* DIRECTIONS *
For the records that follow, please set down exactly the lines between the one holding "X11625295Y15309839D01*" and the one holding "X13420695Y1360420D01*", inclusive, and only those.

* INFORMATION GIVEN *
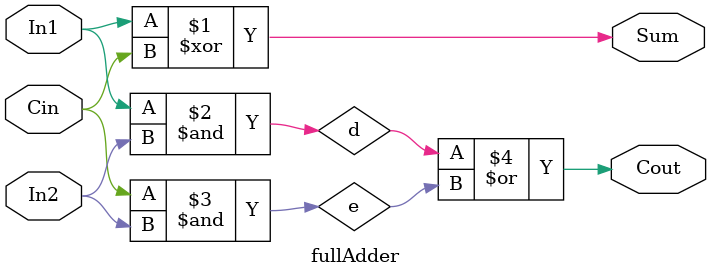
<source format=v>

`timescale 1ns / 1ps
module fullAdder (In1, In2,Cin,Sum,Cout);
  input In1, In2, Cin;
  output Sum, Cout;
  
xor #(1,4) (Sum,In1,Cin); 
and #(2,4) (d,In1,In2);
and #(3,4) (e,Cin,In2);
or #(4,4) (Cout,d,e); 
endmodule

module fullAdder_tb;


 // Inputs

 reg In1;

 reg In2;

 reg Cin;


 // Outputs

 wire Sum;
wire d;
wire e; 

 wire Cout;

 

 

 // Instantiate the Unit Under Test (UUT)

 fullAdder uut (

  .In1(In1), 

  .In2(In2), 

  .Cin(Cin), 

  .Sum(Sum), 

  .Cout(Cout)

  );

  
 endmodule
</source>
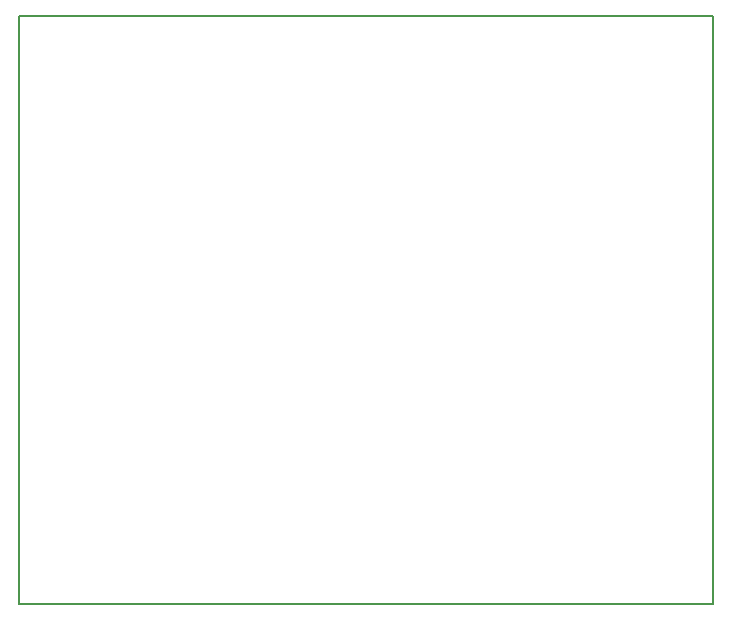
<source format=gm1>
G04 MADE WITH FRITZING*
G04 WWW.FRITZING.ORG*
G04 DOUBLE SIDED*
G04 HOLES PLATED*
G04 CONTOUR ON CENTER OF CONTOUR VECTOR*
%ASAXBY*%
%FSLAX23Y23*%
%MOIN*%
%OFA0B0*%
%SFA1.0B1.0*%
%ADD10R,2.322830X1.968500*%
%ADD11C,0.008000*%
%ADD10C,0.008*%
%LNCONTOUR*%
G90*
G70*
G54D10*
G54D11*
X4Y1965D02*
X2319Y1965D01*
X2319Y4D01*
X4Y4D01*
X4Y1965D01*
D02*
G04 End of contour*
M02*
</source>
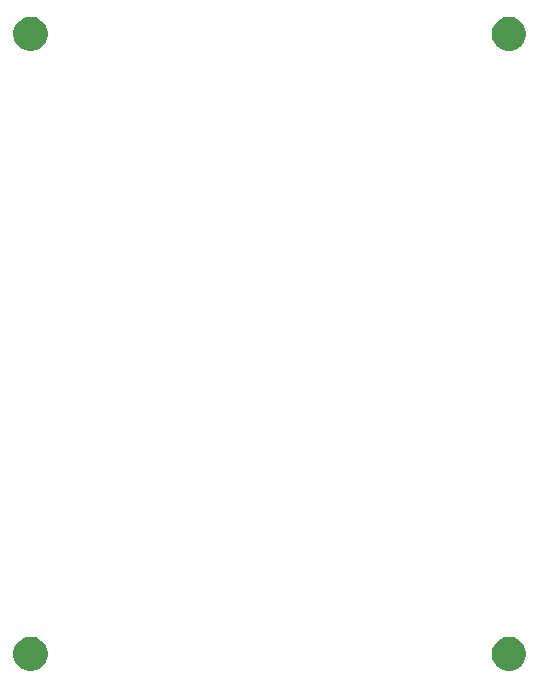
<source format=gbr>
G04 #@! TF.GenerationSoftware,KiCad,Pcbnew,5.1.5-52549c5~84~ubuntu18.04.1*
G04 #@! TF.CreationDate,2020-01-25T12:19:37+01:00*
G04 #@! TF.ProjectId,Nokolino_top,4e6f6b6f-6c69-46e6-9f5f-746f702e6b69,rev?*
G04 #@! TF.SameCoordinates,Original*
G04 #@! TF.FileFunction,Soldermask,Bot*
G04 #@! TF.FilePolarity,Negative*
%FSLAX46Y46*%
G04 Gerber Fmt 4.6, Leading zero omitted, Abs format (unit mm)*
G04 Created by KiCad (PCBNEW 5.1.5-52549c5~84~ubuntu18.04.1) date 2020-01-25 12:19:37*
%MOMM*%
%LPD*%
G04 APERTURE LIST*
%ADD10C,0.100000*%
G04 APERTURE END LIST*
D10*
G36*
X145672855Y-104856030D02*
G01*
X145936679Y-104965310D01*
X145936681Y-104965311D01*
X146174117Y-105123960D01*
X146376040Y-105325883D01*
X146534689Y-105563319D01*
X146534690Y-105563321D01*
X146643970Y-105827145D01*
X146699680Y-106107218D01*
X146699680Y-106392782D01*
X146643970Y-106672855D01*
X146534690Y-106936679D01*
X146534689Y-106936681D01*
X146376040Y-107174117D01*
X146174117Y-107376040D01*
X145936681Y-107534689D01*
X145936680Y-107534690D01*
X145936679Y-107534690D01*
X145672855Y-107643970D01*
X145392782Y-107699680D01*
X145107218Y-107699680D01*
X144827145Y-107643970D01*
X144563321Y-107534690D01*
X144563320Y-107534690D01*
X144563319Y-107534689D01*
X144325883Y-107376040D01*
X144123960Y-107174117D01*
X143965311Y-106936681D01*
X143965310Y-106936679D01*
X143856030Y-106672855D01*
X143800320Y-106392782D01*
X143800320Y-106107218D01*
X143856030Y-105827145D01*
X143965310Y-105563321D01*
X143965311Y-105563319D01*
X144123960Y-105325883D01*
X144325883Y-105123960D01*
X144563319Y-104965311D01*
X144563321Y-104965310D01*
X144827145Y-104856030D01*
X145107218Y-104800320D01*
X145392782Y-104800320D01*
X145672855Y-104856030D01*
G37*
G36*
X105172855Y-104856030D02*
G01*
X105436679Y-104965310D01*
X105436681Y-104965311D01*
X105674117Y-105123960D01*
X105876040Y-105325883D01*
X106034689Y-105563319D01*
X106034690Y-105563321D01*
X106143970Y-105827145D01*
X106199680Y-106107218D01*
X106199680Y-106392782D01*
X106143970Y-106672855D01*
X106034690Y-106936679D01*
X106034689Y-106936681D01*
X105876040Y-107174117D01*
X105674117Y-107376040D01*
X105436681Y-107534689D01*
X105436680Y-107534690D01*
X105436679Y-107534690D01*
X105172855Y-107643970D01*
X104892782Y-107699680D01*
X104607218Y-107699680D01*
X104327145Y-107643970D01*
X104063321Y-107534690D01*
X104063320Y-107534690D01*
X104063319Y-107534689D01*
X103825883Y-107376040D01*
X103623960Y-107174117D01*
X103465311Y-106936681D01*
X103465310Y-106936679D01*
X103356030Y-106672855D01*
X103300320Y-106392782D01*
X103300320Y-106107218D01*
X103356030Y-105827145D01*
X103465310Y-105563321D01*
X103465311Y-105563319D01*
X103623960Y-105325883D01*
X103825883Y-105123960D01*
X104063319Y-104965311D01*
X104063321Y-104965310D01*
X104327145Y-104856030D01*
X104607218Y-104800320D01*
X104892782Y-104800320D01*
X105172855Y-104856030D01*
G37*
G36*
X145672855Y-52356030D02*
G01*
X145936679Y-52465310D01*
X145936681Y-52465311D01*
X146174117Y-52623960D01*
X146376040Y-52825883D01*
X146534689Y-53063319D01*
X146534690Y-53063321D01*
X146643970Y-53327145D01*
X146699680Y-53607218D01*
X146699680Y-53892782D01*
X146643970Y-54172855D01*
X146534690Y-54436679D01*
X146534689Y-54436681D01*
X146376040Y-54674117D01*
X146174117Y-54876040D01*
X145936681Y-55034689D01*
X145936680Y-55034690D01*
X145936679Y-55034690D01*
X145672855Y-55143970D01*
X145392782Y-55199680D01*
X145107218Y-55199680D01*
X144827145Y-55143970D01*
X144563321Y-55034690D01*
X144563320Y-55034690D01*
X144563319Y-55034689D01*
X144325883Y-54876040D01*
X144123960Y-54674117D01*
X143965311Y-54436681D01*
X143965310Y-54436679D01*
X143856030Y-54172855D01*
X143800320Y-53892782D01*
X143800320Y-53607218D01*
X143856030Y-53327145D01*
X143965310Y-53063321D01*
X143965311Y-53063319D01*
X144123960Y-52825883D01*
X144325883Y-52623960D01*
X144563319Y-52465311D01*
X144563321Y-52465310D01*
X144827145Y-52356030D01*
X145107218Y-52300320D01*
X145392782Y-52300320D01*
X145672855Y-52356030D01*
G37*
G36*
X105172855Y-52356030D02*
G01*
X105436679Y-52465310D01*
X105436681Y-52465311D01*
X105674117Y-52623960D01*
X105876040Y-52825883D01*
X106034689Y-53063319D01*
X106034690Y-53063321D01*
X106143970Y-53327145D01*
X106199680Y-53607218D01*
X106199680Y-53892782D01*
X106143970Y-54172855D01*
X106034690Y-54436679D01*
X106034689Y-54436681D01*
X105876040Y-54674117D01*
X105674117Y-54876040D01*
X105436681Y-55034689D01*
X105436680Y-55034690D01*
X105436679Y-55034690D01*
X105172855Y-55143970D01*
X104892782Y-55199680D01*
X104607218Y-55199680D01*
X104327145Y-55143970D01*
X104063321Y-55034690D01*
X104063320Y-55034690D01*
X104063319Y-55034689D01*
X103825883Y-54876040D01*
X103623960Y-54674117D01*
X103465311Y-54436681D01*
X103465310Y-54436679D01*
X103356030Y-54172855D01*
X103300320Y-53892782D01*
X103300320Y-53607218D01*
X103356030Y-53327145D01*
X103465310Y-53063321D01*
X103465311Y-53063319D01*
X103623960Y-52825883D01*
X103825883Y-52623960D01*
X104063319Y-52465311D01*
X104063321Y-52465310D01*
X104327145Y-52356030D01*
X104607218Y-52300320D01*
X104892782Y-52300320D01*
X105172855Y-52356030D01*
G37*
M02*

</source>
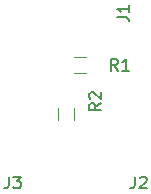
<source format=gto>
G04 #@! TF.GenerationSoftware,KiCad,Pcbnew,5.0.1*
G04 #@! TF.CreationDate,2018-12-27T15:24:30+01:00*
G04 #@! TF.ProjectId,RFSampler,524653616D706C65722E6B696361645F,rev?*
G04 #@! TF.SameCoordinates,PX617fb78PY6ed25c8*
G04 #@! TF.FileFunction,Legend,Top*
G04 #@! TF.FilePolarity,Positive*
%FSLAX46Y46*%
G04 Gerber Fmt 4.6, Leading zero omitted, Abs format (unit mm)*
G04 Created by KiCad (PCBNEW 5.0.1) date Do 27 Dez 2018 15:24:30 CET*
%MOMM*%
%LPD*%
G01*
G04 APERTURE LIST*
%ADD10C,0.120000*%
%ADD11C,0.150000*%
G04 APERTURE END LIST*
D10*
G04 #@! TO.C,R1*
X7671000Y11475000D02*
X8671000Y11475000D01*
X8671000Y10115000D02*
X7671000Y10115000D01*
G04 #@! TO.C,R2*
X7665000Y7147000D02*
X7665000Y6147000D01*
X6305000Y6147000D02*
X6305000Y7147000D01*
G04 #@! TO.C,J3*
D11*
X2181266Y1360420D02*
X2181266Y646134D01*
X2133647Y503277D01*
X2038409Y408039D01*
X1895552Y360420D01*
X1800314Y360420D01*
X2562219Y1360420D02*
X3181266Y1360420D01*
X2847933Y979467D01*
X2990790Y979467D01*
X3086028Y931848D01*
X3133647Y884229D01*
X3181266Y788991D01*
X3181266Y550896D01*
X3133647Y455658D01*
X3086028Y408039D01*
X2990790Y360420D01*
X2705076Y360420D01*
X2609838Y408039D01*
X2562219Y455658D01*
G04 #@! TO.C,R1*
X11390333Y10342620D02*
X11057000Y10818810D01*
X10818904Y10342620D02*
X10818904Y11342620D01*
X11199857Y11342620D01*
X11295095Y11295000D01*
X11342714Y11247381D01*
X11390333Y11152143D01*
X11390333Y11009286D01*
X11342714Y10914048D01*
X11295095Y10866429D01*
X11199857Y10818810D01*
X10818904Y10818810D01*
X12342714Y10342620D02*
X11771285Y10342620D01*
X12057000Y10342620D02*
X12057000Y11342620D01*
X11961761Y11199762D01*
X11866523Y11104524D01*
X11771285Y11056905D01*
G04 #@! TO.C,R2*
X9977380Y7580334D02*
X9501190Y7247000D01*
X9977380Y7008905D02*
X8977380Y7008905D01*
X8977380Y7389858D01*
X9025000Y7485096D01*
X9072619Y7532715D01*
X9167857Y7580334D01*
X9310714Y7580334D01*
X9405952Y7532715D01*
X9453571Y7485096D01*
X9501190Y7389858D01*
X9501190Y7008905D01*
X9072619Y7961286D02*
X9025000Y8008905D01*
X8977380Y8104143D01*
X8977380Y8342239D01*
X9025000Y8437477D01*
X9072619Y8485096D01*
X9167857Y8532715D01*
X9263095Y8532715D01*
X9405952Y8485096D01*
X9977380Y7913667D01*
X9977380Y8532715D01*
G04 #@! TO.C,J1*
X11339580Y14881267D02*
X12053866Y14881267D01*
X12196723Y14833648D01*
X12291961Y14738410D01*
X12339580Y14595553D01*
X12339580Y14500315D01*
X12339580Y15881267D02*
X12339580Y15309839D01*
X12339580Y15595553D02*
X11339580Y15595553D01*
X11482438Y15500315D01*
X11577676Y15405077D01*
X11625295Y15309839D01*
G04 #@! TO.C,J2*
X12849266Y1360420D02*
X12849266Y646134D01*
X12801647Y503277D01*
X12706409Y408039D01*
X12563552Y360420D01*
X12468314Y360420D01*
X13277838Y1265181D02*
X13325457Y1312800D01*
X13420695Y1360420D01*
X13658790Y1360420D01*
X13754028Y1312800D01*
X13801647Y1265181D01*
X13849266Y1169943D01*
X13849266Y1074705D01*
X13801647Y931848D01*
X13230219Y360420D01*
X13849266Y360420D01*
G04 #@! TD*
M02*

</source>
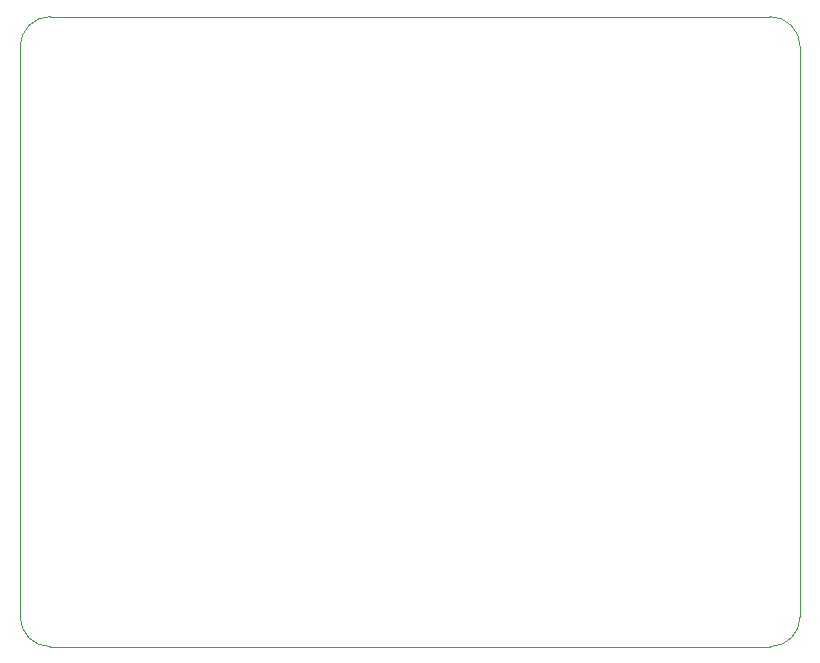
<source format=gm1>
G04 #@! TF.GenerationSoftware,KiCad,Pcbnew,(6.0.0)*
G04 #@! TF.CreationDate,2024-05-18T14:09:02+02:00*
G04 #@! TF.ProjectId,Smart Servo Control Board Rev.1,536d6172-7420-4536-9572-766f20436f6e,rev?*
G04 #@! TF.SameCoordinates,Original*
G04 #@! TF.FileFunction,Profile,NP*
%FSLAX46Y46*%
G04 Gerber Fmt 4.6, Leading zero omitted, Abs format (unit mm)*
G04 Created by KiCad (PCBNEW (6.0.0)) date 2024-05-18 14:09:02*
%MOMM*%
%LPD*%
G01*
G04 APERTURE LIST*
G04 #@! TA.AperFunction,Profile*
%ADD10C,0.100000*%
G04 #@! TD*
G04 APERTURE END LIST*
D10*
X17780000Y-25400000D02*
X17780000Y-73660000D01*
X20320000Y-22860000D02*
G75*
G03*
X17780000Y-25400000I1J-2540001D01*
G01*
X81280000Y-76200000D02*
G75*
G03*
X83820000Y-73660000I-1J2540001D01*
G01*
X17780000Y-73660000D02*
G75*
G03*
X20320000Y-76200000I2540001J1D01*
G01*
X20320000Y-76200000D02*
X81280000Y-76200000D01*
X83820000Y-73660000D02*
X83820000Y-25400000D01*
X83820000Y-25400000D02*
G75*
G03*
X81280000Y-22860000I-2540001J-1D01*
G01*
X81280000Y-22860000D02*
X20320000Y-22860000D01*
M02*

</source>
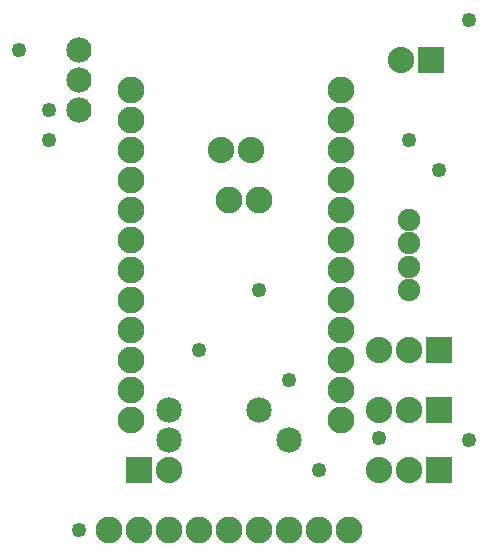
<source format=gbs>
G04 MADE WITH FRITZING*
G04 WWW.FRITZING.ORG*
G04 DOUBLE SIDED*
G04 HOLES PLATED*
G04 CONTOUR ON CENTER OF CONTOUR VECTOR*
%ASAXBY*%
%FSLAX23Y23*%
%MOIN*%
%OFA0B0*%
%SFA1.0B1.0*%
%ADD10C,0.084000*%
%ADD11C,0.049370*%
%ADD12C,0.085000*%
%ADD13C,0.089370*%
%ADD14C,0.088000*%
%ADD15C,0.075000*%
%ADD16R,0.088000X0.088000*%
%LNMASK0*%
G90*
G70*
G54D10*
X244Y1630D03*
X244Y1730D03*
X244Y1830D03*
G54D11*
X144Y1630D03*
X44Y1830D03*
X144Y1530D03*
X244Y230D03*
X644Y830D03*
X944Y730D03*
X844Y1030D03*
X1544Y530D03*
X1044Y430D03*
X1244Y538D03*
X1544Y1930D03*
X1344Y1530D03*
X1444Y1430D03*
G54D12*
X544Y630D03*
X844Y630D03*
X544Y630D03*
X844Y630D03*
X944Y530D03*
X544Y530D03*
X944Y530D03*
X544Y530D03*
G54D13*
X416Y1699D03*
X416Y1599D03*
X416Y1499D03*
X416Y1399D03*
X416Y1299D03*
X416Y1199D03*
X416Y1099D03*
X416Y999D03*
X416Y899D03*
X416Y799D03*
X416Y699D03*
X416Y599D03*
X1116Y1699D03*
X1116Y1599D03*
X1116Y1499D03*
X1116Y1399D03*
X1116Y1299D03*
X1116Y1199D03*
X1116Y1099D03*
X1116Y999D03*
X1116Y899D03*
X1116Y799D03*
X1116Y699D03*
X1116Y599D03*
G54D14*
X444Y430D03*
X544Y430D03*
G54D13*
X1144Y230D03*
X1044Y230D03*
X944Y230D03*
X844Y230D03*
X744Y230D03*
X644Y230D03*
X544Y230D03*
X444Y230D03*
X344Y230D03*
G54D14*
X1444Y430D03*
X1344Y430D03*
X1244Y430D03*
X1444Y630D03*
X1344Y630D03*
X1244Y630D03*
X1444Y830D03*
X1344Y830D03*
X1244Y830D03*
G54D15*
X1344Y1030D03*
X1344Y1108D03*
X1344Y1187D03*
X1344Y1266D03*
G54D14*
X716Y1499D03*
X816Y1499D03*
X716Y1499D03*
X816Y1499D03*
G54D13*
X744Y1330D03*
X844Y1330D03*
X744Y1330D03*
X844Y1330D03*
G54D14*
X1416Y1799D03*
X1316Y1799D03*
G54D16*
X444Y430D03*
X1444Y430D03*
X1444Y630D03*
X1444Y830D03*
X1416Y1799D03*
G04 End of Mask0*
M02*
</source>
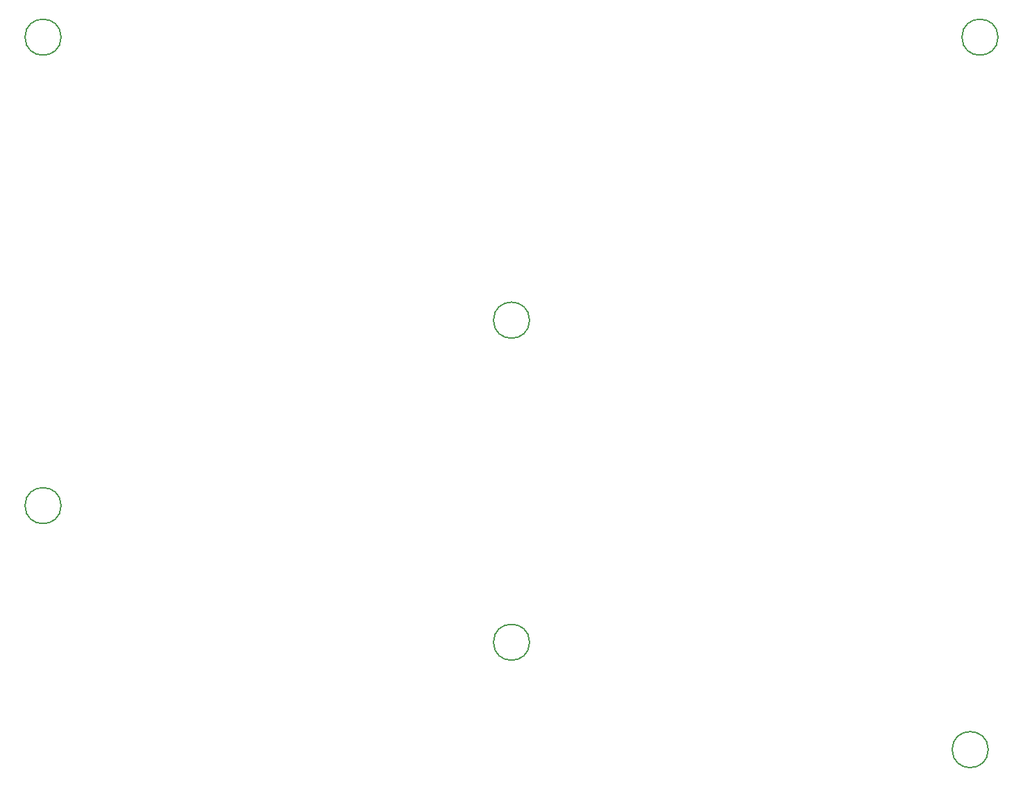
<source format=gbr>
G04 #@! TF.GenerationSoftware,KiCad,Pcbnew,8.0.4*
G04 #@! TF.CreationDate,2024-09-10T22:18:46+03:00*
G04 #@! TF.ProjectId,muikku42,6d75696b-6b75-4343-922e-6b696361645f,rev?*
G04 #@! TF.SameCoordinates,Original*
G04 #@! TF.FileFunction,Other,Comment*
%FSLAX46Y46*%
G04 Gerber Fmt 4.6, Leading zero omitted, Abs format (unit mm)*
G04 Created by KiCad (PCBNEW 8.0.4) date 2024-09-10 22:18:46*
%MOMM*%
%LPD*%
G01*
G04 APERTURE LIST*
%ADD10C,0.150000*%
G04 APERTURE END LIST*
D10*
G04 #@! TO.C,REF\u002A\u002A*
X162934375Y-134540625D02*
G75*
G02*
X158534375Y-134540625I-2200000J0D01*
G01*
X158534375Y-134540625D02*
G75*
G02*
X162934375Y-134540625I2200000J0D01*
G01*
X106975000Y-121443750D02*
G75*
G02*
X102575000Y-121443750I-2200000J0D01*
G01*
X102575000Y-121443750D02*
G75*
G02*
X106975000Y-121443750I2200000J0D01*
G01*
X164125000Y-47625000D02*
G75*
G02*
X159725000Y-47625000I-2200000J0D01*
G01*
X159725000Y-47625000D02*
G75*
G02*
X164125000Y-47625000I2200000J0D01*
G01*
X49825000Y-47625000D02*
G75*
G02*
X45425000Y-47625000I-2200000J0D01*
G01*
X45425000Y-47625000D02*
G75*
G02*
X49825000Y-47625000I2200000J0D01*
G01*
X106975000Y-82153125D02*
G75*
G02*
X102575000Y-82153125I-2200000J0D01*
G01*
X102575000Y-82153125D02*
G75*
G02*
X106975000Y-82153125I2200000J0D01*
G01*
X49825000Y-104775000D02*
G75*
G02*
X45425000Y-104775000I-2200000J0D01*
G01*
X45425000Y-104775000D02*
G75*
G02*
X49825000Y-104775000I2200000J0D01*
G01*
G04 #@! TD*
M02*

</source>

* THE ANSWER *
X11625295Y15309839D01*
G04 #@! TO.C,J2*
X12849266Y1360420D02*
X12849266Y646134D01*
X12801647Y503277D01*
X12706409Y408039D01*
X12563552Y360420D01*
X12468314Y360420D01*
X13277838Y1265181D02*
X13325457Y1312800D01*
X13420695Y1360420D01*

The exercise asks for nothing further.